Dust is a kind of interface – scientific yet mundane. Within the domestic, it becomes a kind of proto-archive, a record of what occurred. For matter that co-exists with us, often invisibly, to be archived and then made visible is also exposing the layers of nuanced information that it may carry within itself.
Bringing a Poem to a Gunfight (Side B) offers hand-collected domestic dust, text and textiles as objects that may hold data revealing how we view labour, matter and identities entangled within domestic as well as public spaces.
Encased in seven custom-made wooden boxes, dust here – now seemingly tamed and obedient by the act of being contained – is presented as objects to be viewed, studied and examined. The addition of a loupe that is provided alongside the boxes provokes the viewer to interact with the adjacent box and its contents up-close. By exposing it to public inspection, it further forces an intimate relationship to be formed between the viewer and the dust that has emerged from someone else’s home but has now been put on a proverbial pedestal. Or is it a scene of crime?
The data held within the boxes can provide clues as to what events may have taken place, the changing seasons, the people involved and their activities. There are grains of rice and lentils pressed against the plexiglass but there are also bits of leaves, bugs and tiny pebbles — traces of who may have visited the artist’s home and what they would have brought in with them, from the outside world. The public sphere, here, enters the domestic and through the project, permeates back into the public realm, thus, bridging the private with the shared common.

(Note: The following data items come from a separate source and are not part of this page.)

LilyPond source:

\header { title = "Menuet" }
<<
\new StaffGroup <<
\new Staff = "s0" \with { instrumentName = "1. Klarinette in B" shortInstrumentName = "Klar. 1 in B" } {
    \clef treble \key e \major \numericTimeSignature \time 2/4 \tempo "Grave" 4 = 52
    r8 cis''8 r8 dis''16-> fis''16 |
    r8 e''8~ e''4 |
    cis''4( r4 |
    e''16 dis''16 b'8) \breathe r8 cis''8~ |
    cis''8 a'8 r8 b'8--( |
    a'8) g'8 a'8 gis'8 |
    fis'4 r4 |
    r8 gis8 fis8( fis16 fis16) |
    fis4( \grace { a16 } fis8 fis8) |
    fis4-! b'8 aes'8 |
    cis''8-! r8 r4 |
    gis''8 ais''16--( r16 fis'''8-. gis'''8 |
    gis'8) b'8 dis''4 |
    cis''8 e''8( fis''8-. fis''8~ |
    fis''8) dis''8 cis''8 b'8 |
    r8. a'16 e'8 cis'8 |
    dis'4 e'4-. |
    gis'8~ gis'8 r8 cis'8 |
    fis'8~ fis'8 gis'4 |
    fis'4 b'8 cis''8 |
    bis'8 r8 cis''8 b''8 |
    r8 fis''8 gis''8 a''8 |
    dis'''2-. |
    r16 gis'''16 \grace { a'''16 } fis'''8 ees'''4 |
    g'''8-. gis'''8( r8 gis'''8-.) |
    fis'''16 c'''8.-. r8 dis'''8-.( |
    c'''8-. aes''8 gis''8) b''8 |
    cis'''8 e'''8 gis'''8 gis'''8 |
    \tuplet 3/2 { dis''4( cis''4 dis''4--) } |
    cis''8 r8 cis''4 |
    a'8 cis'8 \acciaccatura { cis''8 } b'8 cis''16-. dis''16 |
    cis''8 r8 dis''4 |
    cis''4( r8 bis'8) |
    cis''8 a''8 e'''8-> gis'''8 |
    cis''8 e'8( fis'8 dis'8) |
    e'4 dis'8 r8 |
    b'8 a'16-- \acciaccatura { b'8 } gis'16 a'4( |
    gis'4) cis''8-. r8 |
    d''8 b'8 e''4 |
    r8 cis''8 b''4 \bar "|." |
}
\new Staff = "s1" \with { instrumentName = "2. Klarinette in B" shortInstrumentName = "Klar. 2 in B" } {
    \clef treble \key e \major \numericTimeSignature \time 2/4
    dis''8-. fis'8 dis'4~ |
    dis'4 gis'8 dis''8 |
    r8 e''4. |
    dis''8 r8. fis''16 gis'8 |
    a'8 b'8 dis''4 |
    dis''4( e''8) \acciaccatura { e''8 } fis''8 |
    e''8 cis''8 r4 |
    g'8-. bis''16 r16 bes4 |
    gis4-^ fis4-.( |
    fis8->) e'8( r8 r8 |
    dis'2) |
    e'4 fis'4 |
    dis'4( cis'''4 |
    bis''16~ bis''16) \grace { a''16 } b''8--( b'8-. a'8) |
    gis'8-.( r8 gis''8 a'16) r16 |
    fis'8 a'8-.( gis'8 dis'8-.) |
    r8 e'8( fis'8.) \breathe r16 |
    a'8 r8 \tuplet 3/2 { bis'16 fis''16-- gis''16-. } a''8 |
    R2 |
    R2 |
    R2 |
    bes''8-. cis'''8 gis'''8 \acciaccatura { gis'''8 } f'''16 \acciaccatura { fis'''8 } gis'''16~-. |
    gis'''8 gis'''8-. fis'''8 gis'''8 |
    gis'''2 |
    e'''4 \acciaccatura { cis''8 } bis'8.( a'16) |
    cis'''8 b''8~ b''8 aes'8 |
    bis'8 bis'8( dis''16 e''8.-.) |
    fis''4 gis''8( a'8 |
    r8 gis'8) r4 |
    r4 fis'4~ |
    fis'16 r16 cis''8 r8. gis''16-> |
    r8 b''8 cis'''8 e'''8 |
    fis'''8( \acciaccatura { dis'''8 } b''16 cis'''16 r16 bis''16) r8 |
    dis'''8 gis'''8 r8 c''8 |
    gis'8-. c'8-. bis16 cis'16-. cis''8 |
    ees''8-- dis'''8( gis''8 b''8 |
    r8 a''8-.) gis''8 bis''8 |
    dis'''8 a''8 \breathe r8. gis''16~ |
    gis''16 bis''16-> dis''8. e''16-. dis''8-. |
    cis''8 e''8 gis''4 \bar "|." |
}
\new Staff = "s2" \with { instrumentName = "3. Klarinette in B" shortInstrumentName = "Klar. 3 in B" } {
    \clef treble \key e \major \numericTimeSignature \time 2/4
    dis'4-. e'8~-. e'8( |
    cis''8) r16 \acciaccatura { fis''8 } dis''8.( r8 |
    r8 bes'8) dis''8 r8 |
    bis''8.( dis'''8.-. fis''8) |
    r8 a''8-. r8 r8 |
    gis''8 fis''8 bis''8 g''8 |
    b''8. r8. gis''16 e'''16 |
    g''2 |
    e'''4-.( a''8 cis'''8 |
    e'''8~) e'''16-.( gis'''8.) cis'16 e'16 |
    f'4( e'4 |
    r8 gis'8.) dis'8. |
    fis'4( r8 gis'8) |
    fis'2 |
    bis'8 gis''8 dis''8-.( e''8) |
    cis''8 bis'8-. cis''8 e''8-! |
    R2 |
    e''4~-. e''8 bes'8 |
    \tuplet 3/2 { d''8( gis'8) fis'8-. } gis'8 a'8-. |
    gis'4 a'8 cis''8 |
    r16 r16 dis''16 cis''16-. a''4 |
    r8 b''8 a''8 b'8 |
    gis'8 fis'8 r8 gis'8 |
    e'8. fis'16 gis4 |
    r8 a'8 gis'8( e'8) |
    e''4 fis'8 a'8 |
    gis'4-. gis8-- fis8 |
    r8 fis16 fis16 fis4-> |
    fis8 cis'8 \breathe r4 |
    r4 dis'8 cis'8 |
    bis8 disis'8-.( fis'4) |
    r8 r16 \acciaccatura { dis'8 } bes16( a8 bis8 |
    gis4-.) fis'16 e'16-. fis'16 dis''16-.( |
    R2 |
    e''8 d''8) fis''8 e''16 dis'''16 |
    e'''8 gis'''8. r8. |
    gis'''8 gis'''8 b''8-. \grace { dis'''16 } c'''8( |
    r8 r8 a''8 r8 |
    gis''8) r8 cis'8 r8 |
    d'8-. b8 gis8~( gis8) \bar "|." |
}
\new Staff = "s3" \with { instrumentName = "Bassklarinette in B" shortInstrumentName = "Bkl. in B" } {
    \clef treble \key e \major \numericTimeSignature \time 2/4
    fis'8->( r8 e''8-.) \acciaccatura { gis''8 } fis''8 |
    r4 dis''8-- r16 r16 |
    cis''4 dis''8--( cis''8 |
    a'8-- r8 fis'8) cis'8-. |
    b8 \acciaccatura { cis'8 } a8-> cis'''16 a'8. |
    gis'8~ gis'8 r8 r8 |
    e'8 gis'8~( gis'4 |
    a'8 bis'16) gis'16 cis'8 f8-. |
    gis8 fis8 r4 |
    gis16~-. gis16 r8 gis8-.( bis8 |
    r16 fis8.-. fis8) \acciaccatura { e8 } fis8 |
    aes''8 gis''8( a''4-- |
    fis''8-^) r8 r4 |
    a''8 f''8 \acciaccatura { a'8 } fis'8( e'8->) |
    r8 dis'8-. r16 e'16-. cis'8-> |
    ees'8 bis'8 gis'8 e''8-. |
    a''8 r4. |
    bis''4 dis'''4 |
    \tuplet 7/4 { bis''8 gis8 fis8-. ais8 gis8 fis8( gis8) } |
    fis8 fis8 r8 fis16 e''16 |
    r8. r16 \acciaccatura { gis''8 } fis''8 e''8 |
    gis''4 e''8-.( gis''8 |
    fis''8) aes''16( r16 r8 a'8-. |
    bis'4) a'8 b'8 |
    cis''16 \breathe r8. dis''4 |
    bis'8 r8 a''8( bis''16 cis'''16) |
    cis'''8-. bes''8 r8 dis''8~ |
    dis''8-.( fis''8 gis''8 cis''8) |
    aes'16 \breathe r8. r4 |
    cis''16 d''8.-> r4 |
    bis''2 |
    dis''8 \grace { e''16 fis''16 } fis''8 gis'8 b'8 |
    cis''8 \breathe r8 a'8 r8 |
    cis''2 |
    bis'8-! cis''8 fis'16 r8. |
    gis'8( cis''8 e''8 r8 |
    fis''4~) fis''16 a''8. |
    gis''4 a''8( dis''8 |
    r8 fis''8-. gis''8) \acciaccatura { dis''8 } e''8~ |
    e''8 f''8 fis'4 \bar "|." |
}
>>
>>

Modelled after colonial ethnographic artefacts that are de (re) contextualised from its place of the nativity when brought to a museum/gallery setting, each of these boxes invoke questions about the information or the power that these objects may hold in its new environment. The custom-made light boxes, multiple and visually repetitive in form, take after colonial aesthetics of viewing, meaningful-making and the politics of displaying matters that may have once been private and personal, but are now for anyone to comment upon. But can the same aesthetics be adopted and reclaimed as auto-ethnography? Does it then shift the gaze for the indulgence to also be viewed as critical or does it internalise the same regressive values?
What happens to the object itself (in this case, household dust) when it is removed from its place of nativity and brought into a museum/gallery setting? Does the matter then gain more value or does it lose some of its inherent value to become solely representative and symbolic? Is its identity and the power it may possess neutralised by the act of removing it from its place of origin? But if dust is largely considered a matter of refusal or removal, what purpose may it then hold? Can domestic dust have the capacity to transform its role as a passive observer to become an active actor in presenting narratives?
Each of the seven light boxes have an enclosed (index) drawer that holds within them short epigrams for the ones seeking more information about the material that it holds. Depending on how one may navigate the additional data, these two-sentence poems — letterpress printed on fabric — either add to the knowledge that the dust in the respective box may provide or throw them further into abstraction.
By treating domestic dust as a scientific site of data collection and reporting, this work processes and expands upon the invisible areas where the line between the domestic and the public realm meets, bends and shifts.